Don't dedup encrypted blobs, unique research data, or media that's been compressed to near entropy — overhead with no return. The CPU cost is real; on hot OLTP volumes it's usually not worth the savings.
Common dedup pitfalls
- Encrypted then dedup'd. Encrypted ciphertext is statistically random; no chunks repeat. Always dedup before encryption (or use convergent encryption — same plaintext yields same ciphertext).
- Compressed then dedup'd. Same effect — pre-compression dedup, then optional post-dedup compression. Order matters.
- Out-of-memory index. ZFS dedup's classic failure mode — the dedup table grows to multi-GB and once it spills from RAM, write latency multiplies by 1000×.
- Fragmentation on read. Each logical file ends up scattered across the physical chunk store. Reading a single file becomes a many-small-IO workload, hurting sequential read throughput.
- Hash collisions (theoretical). SHA-256 makes this safer than disk failures, but paranoid archival systems pay the bytewise-verify cost on duplicate-hit.
- Repository corruption is catastrophic. Losing the chunk store means losing every file that references it. Dedup repositories need their own checksumming + redundancy layer (typically erasure coding or replication).
- Backup chain dependency. Many backup products dedupe against earlier backups, so deleting an old full backup can require rewriting the chain. Plan retention windows carefully.
Frequently asked questions
How does deduplication actually save space?
Each file is split into chunks (4 KB to 1 MB typical). Every chunk is hashed (SHA-256 or BLAKE3). The hash is looked up in an index — if it already exists, the file's logical block points to the existing physical chunk and no new bytes are stored. Identical chunks across backups, VMs, or users share a single physical copy.
Fixed-block vs content-defined chunking — which wins?
Fixed-block (e.g., 4 KB) is fast but vulnerable to the 'insert shift' problem — inserting one byte in the middle of a file changes every subsequent chunk boundary, so no later chunks match the old version. Content-defined chunking (Rabin fingerprint, FastCDC) picks boundaries where the data itself has a property, so insertions only invalidate one or two chunks. Better dedup ratio at higher CPU cost.
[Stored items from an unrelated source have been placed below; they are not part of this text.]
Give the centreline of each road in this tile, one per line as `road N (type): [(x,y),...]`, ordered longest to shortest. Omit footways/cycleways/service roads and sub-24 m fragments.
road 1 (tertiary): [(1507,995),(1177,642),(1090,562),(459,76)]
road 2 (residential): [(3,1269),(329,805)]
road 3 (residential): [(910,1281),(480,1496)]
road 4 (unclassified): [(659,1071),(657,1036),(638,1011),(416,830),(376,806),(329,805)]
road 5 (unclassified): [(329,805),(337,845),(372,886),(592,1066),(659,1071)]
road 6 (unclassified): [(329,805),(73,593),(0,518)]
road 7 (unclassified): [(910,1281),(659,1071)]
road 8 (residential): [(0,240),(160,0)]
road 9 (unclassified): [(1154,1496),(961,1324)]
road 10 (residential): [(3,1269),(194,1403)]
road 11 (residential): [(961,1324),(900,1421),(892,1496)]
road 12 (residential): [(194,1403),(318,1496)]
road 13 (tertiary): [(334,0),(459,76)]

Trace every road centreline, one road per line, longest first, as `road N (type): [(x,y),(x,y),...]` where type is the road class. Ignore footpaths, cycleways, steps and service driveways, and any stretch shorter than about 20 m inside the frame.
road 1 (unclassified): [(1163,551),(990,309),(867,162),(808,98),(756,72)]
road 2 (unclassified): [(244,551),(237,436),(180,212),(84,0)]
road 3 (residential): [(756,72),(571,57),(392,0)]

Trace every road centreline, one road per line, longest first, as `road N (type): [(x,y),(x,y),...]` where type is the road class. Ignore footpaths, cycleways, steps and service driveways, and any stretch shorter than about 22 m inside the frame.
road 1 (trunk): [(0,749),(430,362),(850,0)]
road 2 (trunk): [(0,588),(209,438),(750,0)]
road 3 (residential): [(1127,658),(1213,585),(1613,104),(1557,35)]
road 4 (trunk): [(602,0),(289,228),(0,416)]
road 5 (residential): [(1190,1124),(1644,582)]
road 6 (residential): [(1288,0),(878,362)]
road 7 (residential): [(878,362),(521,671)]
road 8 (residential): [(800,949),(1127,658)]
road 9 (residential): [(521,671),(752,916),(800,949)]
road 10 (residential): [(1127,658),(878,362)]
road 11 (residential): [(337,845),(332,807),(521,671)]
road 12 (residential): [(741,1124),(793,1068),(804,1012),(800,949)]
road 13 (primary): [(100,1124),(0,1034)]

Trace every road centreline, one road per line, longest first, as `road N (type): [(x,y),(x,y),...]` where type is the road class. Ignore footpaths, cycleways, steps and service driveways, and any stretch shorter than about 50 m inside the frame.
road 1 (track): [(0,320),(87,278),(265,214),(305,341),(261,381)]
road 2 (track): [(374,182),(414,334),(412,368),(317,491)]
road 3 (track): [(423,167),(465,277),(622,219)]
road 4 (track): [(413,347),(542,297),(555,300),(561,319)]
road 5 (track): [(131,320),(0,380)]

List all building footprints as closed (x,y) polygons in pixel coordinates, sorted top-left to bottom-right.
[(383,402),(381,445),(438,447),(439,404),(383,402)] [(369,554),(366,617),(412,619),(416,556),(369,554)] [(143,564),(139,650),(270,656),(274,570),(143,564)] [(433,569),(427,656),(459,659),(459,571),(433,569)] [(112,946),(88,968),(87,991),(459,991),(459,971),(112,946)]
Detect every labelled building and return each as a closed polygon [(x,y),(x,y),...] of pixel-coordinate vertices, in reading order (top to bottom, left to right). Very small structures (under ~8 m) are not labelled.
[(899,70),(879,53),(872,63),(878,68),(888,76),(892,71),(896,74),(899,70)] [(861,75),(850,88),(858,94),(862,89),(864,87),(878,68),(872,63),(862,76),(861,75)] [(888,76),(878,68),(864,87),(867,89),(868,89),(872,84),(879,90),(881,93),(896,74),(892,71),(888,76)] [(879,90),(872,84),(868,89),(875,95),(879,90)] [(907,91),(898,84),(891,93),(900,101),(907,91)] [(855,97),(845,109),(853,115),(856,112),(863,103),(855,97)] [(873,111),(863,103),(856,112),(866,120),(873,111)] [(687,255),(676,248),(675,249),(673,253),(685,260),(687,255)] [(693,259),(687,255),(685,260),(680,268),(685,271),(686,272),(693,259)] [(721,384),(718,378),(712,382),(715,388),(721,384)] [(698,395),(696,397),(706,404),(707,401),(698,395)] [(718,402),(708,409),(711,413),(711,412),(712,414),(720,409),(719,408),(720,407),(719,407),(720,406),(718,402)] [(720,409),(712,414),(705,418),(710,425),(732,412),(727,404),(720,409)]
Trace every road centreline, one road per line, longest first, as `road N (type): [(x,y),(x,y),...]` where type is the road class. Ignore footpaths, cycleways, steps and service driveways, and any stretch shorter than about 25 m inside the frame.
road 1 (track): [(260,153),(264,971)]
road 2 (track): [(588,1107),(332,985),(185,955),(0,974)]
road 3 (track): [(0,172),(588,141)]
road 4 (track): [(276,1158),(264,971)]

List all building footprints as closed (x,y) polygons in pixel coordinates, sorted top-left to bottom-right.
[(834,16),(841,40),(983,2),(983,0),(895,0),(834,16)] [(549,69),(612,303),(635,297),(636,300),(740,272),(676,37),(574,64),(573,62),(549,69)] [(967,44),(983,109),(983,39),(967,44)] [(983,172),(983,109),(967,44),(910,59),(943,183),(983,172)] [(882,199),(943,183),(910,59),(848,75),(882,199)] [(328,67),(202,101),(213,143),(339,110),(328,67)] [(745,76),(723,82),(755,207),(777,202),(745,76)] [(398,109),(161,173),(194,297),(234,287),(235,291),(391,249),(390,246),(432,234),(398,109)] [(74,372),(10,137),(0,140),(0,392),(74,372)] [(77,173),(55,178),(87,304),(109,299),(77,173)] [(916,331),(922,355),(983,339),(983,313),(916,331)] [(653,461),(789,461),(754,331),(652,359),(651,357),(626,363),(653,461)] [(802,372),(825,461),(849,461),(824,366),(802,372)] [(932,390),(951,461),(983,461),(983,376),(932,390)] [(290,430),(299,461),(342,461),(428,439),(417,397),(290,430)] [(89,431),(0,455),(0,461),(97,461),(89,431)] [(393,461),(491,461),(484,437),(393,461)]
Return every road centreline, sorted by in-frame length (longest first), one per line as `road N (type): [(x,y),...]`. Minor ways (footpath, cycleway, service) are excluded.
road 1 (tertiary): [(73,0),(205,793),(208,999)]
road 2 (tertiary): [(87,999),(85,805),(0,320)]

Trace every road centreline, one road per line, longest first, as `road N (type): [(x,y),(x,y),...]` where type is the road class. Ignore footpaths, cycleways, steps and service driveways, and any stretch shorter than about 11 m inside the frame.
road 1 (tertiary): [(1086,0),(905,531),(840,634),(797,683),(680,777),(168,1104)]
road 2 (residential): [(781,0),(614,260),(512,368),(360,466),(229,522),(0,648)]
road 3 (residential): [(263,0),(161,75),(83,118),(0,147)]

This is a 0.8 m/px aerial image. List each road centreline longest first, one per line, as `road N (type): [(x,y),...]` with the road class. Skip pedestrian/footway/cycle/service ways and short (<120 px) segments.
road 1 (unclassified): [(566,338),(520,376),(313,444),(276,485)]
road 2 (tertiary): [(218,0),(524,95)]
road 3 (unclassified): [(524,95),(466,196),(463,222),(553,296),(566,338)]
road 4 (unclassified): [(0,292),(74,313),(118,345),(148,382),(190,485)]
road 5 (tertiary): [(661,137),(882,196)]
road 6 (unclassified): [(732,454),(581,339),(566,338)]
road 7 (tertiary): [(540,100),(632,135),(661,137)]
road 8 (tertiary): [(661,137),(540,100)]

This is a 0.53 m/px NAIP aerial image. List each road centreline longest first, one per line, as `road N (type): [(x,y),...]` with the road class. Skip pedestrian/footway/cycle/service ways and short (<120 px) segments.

What dedup ratios are realistic?
VM backups: 10-50× (most blocks repeat across guest OSes). File-server backups: 5-20× (long retention windows produce many identical versions). Email archives: 3-10×. Database backups: 2-5×. General mixed file storage: 1.5-3×. Encrypted or compressed data: typically 1× — pre-compression dedup matters.
Inline vs post-process deduplication — which is better?
Inline (compute hash during write, skip duplicates immediately) saves disk write bandwidth but adds latency. Post-process (write all bytes, scan for duplicates later) is faster on the write path but needs the full data to land first. Inline is mandatory for backup appliances where ingest bandwidth is the bottleneck; post-process suits primary storage with idle cycles.
What about hash collisions?
SHA-256 collisions are cryptographically astronomical — under reasonable assumptions (2^128 chunks), one collision per 2^128 stored. Even paranoid deployments use double hashing (SHA-256 + comparison verify) for archival data. The chance of silent corruption from a hash collision is many orders of magnitude lower than from disk failure.
Why is the dedup index so large?
For every chunk stored, the index keeps (hash → physical location). At 32-byte hashes and 64 KB chunks, a 100 TB store needs ~1.6 billion entries → ~50 GB index just to map. ZFS dedup is notorious for this — the index must fit in RAM for tolerable lookup latency, gating deployments at small-to-medium scale.